The son of Barathea has always been well regarded. After three sighters in his first season, at three he promptly won four of his first five handicaps and ended the campaign 2st better than when he started.

Last term the progress continued, though he was restricted to four runs. "What he must have is fast ground," said Swinburn, "but because of the summer we had we never really were able to get a proper run at the opportunities we wanted to. He actually held an Eclipse entry last year too.

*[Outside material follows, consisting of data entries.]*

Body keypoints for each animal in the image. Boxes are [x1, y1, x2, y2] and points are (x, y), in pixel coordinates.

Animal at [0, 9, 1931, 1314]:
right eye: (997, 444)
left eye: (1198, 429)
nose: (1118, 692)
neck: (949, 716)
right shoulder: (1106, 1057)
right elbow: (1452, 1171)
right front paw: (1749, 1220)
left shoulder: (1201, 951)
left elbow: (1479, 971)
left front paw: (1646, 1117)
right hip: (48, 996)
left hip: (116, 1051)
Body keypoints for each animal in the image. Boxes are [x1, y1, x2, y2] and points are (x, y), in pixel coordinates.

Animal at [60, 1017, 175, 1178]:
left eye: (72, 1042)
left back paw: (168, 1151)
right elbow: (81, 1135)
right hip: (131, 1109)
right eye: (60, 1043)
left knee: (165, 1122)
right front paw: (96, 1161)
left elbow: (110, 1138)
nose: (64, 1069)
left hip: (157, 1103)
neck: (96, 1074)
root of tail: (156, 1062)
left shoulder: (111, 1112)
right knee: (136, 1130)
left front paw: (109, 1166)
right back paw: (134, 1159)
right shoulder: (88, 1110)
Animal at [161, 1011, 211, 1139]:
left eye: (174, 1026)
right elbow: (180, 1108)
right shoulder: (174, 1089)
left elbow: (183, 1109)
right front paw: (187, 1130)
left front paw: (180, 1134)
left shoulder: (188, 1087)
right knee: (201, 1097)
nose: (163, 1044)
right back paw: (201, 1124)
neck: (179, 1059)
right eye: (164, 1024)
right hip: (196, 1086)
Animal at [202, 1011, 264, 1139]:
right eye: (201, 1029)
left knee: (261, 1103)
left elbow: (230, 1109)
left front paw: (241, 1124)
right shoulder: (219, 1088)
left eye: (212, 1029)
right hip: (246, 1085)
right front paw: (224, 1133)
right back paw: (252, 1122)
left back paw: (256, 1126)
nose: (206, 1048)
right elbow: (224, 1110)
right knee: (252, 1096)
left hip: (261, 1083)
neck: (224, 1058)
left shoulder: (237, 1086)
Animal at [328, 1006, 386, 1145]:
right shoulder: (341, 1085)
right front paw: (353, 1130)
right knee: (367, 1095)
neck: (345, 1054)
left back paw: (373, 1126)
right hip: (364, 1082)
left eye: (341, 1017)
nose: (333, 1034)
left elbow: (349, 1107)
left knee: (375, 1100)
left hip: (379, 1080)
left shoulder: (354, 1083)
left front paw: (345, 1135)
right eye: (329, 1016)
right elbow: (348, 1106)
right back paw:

"In the end we eased off with him – right from the start we've taken the long-term view – and the plan was to take him to Dubai, but then he pulled muscles in his back and we ran out of time to get him there."

Stotsfold's seasonal debut, fifth behind Phoenix Tower in the Earl of Sefton Stakes, was judged satisfactory; his next run, a long last of five finishers in the Huxley Stakes at Chester, less so. "It always takes a couple of runs to get the freshness out of him, and he was keen enough at Newmarket. Chester was puzzling at the time, but we had the vet to him afterwards and he wasn't himself, which backed up how he ran."

The vet was in attendance again on Monday, after Stotsfold picked up a nail in his foot, and after an overnight poultice all was well yesterday after he cantered. "We had a scare when he wasn't going well behind," said Swinburn, "but Pat Manning, who rides him every day, picked up on it immediately and we found the problem. That's the beauty of a team of good staff.

"But I remember Sir Michael Stoute telling a group of owners one day that the challenge is not winning a race, but getting a horse on to the track to start with, and he's quite right."

Stotsfold, who will be ridden by his usual pilot, Adam Kirby, will be one of the outsiders on Saturday. "We know it's a tall enough order," added Swinburn, "but what he does do is take back-to-back racing and since Ascot he's been on good terms with himself. He's earned his chance."

* The Derby winner, New Approach, a late absentee from Sunday's Irish version, has been diagnosed with sore muscles in his backside, with box-rest prescribed. His trainer, Jim Bolger, expects a return to full fitness but the colt has been taken out of betting lists for the King George VI and Queen Elizabeth Stakes this month.

ECLIPSE STAKES (Sandown, Saturday) Coral: 100-30 Mount Nelson, Phoenix Tower, 4-1 Multidimensional, 11-2 Pipedreamer, 7-1 Literato, 9-1 Maraahel, 10-1 Rob Roy, 12-1 Campanologist, 20-1 Stotsfold, 40-1 Hattan.